Landscapes in Pattern 
Using stencils was so creatively invigorating that I will be looking for opportunities to try more stencilling. I started this painting on location in Lister and finished it one day when I was painting at my friend's studio.

Clothesline Series
'Miner's House' 
Clothesline Series which I began in order to draw attention to energy conservation.
'Life with My Human' Watercolour Series
The following paintings are three of a series that I am highlighting at this Art Show. The series started in 2018 and aims to capture the uniqueness of the relationship between each pet and their owner.  A portion of the profit from the sale of commissioned paintings in this series will be donated to a local animal charity or agreed-upon animal charity of the purchaser’s choice.
'Behind the House, Across the Street'
This painting is looking down the Devon Street trail, that the Rotary Club developed last year. Three different home owner's planted flowers to enhance the trail. Thank you to all developers and maintainers of the trail. And a special thank you Barb, my neighbour and her dog for posing. 

'Running Partner'
This beautiful dog and his 'Mom' share a love of going for a run and/or walk together. Living where they do, they visit some pretty spectacular scenery.

'Waiting for a Breeze'
Bruce has many adventures with his owner and this year learning to ride on a sailboat was one of the them. Sailing on Kootenay lake, what could be better?

Textile Cards
At the show, there will be some of my Christmas and winter themed textile cards. I was in the dye pots last week and tried painting cardinals for the first time. The process starts by painting with dyes onto fabric. Later in the process, I thread sketch some details. 
Cardinal's all in a row. They will be cut for individual card tops.

Here are six night skies painted with dyes. You can just see the 'plate' pallet with the dark blue dye on it. Note the lower left card in the photo below. Can you see which one got a rabbit thread sketched on it? Even though I often paint a few images at once, they are all created with variety.
Textile cards for the winter season. In the Creston Valley, people often skate on Duck Lake and that's where I draw my inspiration for the skater's from.

The textile cards make a gift and card in one as they fit perfectly in a 5 X 7" frame.

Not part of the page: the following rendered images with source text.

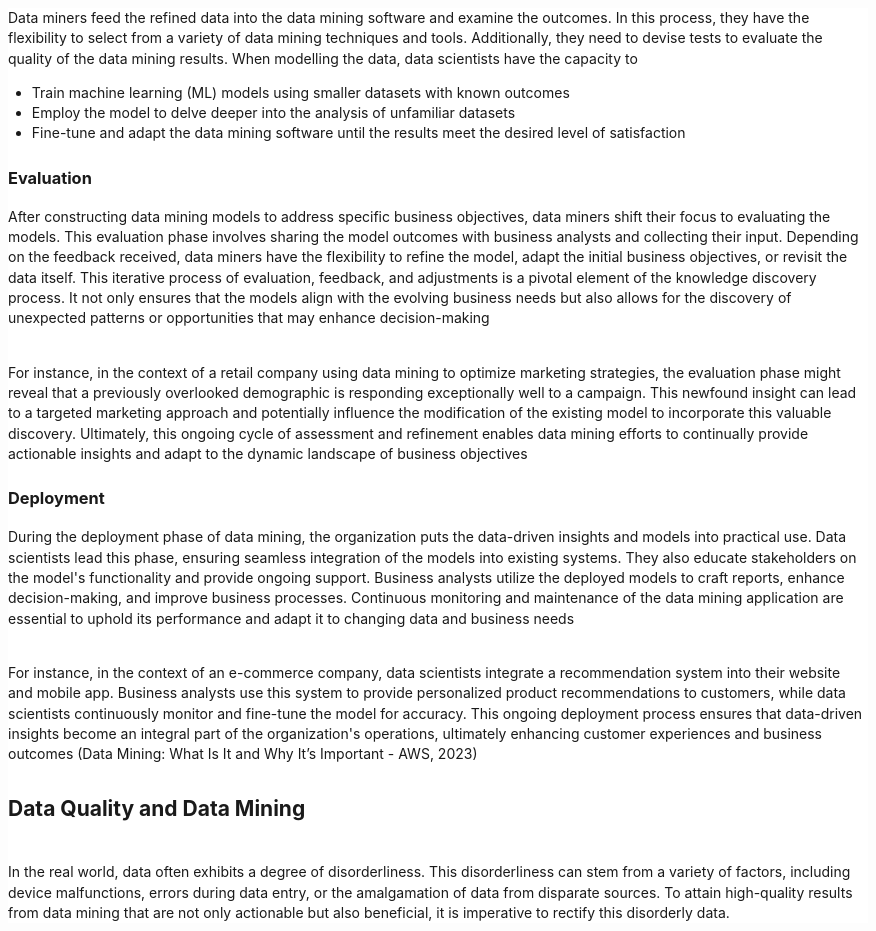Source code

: Data miners feed the refined data into the data mining software and examine the outcomes. In this process, they have the flexibility to select from a variety of data mining techniques and tools. Additionally, they need to devise tests to evaluate the quality of the data mining results. When modelling the data, data scientists have the capacity to

- Train machine learning (ML) models using smaller datasets with known outcomes
- Employ the model to delve deeper into the analysis of unfamiliar datasets
- Fine-tune and adapt the data mining software until the results meet the desired level of satisfaction

### Evaluation

After constructing data mining models to address specific business objectives, data miners shift their focus to evaluating the models. This evaluation phase involves sharing the model outcomes with business analysts and collecting their input. Depending on the feedback received, data miners have the flexibility to refine the model, adapt the initial business objectives, or revisit the data itself. This iterative process of evaluation, feedback, and adjustments is a pivotal element of the knowledge discovery process. It not only ensures that the models align with the evolving business needs but also allows for the discovery of unexpected patterns or opportunities that may enhance decision-making

<br>
For instance, in the context of a retail company using data mining to optimize marketing strategies, the evaluation phase might reveal that a previously overlooked demographic is responding exceptionally well to a campaign. This newfound insight can lead to a targeted marketing approach and potentially influence the modification of the existing model to incorporate this valuable discovery. Ultimately, this ongoing cycle of assessment and refinement enables data mining efforts to continually provide actionable insights and adapt to the dynamic landscape of business objectives

### Deployment

During the deployment phase of data mining, the organization puts the data-driven insights and models into practical use. Data scientists lead this phase, ensuring seamless integration of the models into existing systems. They also educate stakeholders on the model's functionality and provide ongoing support. Business analysts utilize the deployed models to craft reports, enhance decision-making, and improve business processes. Continuous monitoring and maintenance of the data mining application are essential to uphold its performance and adapt it to changing data and business needs

<br>
For instance, in the context of an e-commerce company, data scientists integrate a recommendation system into their website and mobile app. Business analysts use this system to provide personalized product recommendations to customers, while data scientists continuously monitor and fine-tune the model for accuracy. This ongoing deployment process ensures that data-driven insights become an integral part of the organization's operations, ultimately enhancing customer experiences and business outcomes (Data Mining: What Is It and Why It’s Important - AWS, 2023)

## Data Quality and Data Mining

&nbsp;  
In the real world, data often exhibits a degree of disorderliness. This disorderliness can stem from a variety of factors, including device malfunctions, errors during data entry, or the amalgamation of data from disparate sources. To attain high-quality results from data mining that are not only actionable but also beneficial, it is imperative to rectify this disorderly data.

Wednesday, November 7, 2018

Watercolour Painting for the 'Trails for Creston Valley Society'

Recently the Creston Trail Society was fund raising to purchase a riverside property for a park. In the initial stages of fund raising, when I offered my artistic services, the Society members asked me to create a painting that could be used as a poster to track the fund raising efforts. They had a few specific things they wanted which I incorporated. The right side was left quite bare to accommodate the fundraising numbers that were to be added. The painting was copied and laminated which worked very well for adding on slips of paper with amounts of the goal to be reached and the fund raising efforts to date. 

The painting was also used on the cover of the 'I love Creston' magazine!

The poster on the table of one of the fund raisers.

The painting continued to be used for additional posters even after the property was purchased. The graphic designer did a great job in adding the texted to the scanned painting.

Another great poster.

The painting was also used for 75 Thank You cards.